Сердилась она, сердился и он. Чувствуя, что попал в смешное положение, Баньер схватил шляпу, шпагу и выбежал, чтобы пройтись по набережной и подышать свежим вечерним воздухом.
Что касается Олимпии, то она приказала горничной помочь ей раздеться, легла в постель и выставила у порога на часах Клер, которой папаша Филемон по ее указанию сообщил об их новом жилище. Верная камеристка в крестьянской одежде незаметно для иезуитов выбралась из города и нашла свою госпожу в Лионе.
Вечером Баньер вернулся, купив за сто двадцать луидоров огромный изумруд. Размышления сами собой привели его к ювелиру. Несчастный влюбленный мечтал отыскать перстень, который мог бы вытеснить из ее памяти подарок предшественника.

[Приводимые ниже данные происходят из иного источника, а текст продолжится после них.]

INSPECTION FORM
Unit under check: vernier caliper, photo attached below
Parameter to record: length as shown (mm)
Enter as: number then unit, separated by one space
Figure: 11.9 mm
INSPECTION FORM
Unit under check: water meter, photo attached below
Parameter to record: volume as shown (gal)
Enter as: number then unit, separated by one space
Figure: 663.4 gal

Одновременно ему хотелось, чтобы она забыла — да и сам он хотел бы забыть — фразу, прозвучавшую, когда они сидели на скамье у хижины папаши Филемона: «Если, набравшись житейских знаний, — сказала тогда Олимпия, — вы не сделаетесь лучше, чем сегодня, что ж, значит, я обманулась, моя ошибка — мне и расплачиваться».

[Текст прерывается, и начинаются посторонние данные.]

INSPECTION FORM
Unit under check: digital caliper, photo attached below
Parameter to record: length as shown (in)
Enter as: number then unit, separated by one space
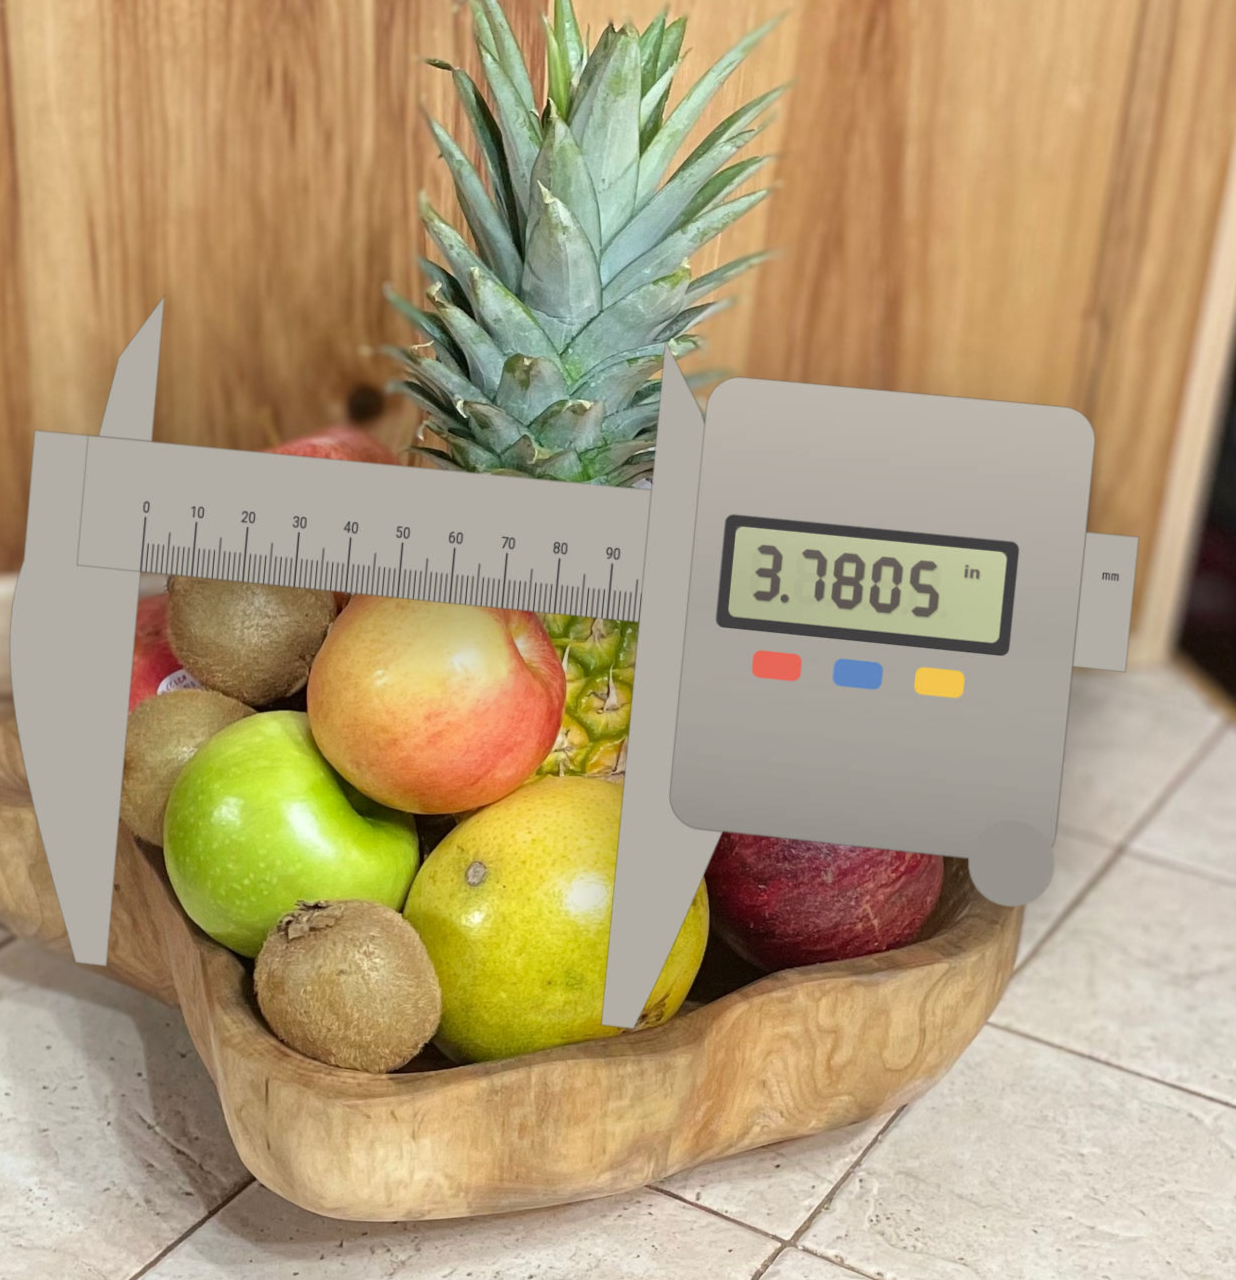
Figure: 3.7805 in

С тех пор Баньер много почерпнул из житейской премудрости, но стал ли он лучше? Он очень опасался, как бы внутренний голос или прозорливость не подсказали Олимпии: «Нет».
«Значит, я плох! — твердил он себе. — Значит, я зауряден. Я способен явить этой женщине лишь видимость достоинства. Она заблуждается в отношении меня, ибо заслуги мои кажущиеся. Долгое время ей казалось, будто я создан из чистого золота, но в один прекрасный день она убедится, что я всего лишь подделка, дешевле фальшивой монеты, низкопробной побрякушки. И в тот же день она меня, конечно, разлюбит».